Friday, November 10, 2006

Metrics

http://www.joelonsoftware.com/items/2006/11/10b.html
I love Joel's send up of management consulting applied to software development through the use of metrics.

My question is a real one though. The CEO of one of the places where I work as a "working" consultant (in terms of actually doing productive work, not just analyzing what other people do) just downsized a whole bunch of smart people. He wants to look at our metrics- including things like customer satisfaction. That's going to be tough to measure. How do you measure customer satisfaction in such a way as to rate people on it?

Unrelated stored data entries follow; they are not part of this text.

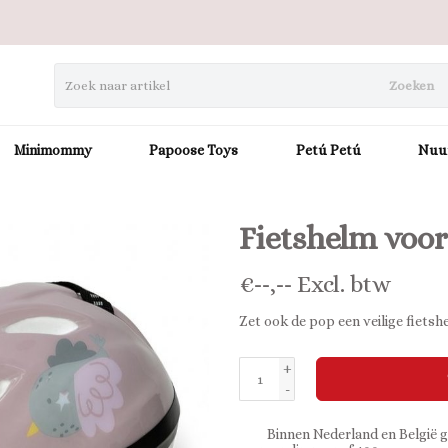
Zoeken
Minimommy
Papoose Toys
Petú Petú
Nuu
Fietshelm voor 
€
--,--
Excl. btw
Zet ook de pop een veilige fietsh
+
-
Binnen Nederland en België g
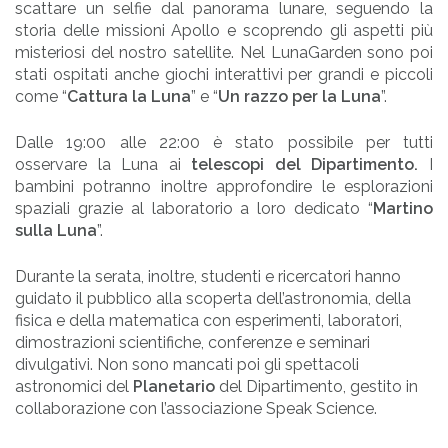
scattare un selfie dal panorama lunare, seguendo la
storia delle missioni Apollo e scoprendo gli aspetti più
misteriosi del nostro satellite. Nel LunaGarden sono poi
stati ospitati anche giochi interattivi per grandi e piccoli
come “
Cattura la Luna
” e “
Un razzo per la Luna
”.
Dalle 19:00 alle 22:00 è stato possibile per tutti
osservare la Luna ai
telescopi del Dipartimento.
I
bambini potranno inoltre approfondire le esplorazioni
spaziali grazie al laboratorio a loro dedicato “
Martino
sulla Luna
”.
Durante la serata, inoltre, studenti e ricercatori hanno
guidato il pubblico alla scoperta dell’astronomia, della
fisica e della matematica con esperimenti, laboratori,
dimostrazioni scientifiche, conferenze e seminari
divulgativi. Non sono mancati poi gli spettacoli
astronomici del
Planetario
del Dipartimento, gestito in
collaborazione con l’associazione Speak Science.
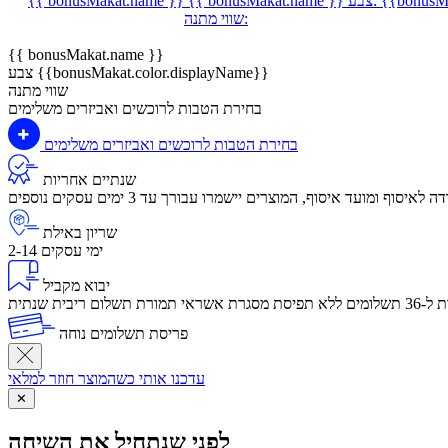
{{bonusMa
צבע:
{{ bonusMakat.name }}
{{ bonusMakat.name }}
שווי מתנה:
{{ bonusMakat.name }}
צבע {{bonusMakat.color.displayName}}
שווי מתנה
בחירת הטבות לרוכשים ואביזרים משלימים
בחירת הטבות לרוכשים ואביזרים משלימים
שנתיים אחריות
שריון באילת
2-14 ימי עסקים
יבוא מקביל
לום ריבית שנתית
פריסת תשלומים נוחה
עדכנו אותי כשהמוצר חוזר למלאי
✕
לפני שנתחיל את השיחה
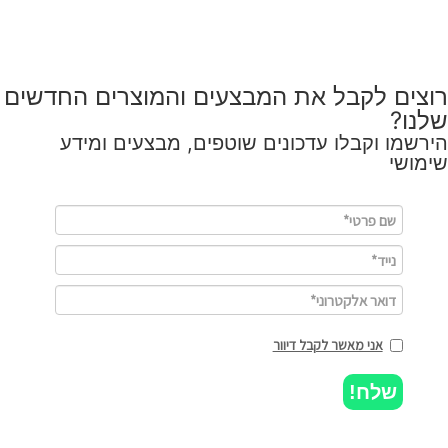
רוצים לקבל את המבצעים והמוצרים החדשים
שלנו?
הירשמו וקבלו עדכונים שוטפים, מבצעים ומידע
שימושי
אני מאשר לקבל דיוור
שלח!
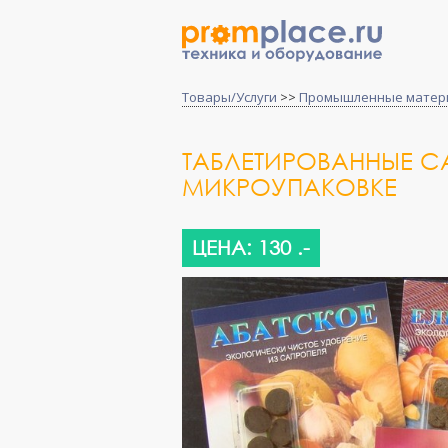
Товары/Услуги
>>
Промышленные матер
ТАБЛЕТИРОВАННЫЕ С
МИКРОУПАКОВКЕ
ЦЕНА: 130 .-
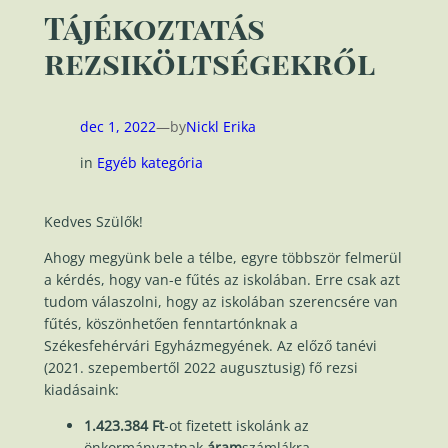
Tájékoztatás
rezsiköltségekről
dec 1, 2022
—
by
Nickl Erika
in
Egyéb kategória
Kedves Szülők!
Ahogy megyünk bele a télbe, egyre többször felmerül
a kérdés, hogy van-e fűtés az iskolában. Erre csak azt
tudom válaszolni, hogy az iskolában szerencsére van
fűtés, köszönhetően fenntartónknak a
Székesfehérvári Egyházmegyének. Az előző tanévi
(2021. szepembertől 2022 augusztusig) fő rezsi
kiadásaink:
1.423.384 Ft
-ot fizetett iskolánk az
önkormányzatnak
áram
számlákra.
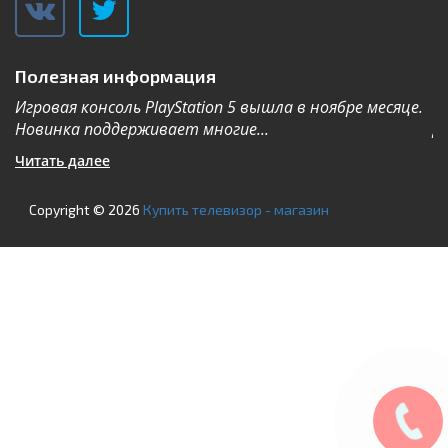
Полезная информация
Игровая консоль PlayStation 5 вышла в ноябре месяце.
К
Новинка поддерживает многие...
Дл
Читать далее
Ч
Copyright © 2026
Купить телевизор - магазин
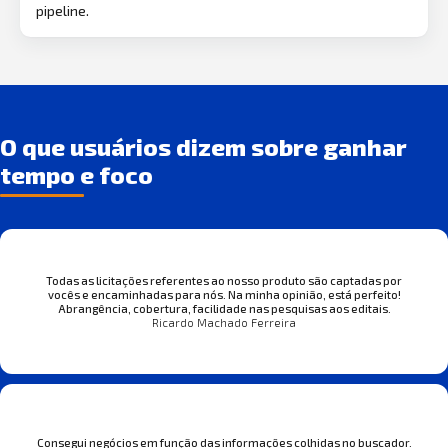
pipeline.
O que usuários dizem sobre ganhar
tempo e foco
Todas as licitações referentes ao nosso produto são captadas por
vocês e encaminhadas para nós. Na minha opinião, está perfeito!
Abrangência, cobertura, facilidade nas pesquisas aos editais.
Ricardo Machado Ferreira
Consegui negócios em função das informações colhidas no buscador.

I think step one for me is figuring out who my customers are...I am taking over a project that one of the downsized guys was running, and I haven't even met some of the key stakeholders. When I do, I am going to be sure to remind them to send a monthly note to the CEO reminding him of how satisfied they are! If he gets 5 or 6 of those notes per month, that would be a good metric.

Of course, then the only way to show continuous improvement is to increase the number of messages, or the intensity of the satisfaction they convey. So, I guess I should only tell one person the first month, and then two people the next month. And, I'll need a satisfaction score in order to quantify the satisfaction level. It should probably be an integer, so that it can go negative to indicate dissatisfaction, not that I would tell any of the dissatisfied to send email, they would just do it on their own anyway, and could include a little number. Then he just sum the satisfaction level to get total satisfaction index. With multipliers added to gauge the relative importance of the people that are being satisfied, maybe the multiplier would be their salary divided by 100k.

Hmmm, I don't know how else to do it, but I am afraid if I pose this, I will look like a sarcastic jerk...even though it's just the best I can do sometimes.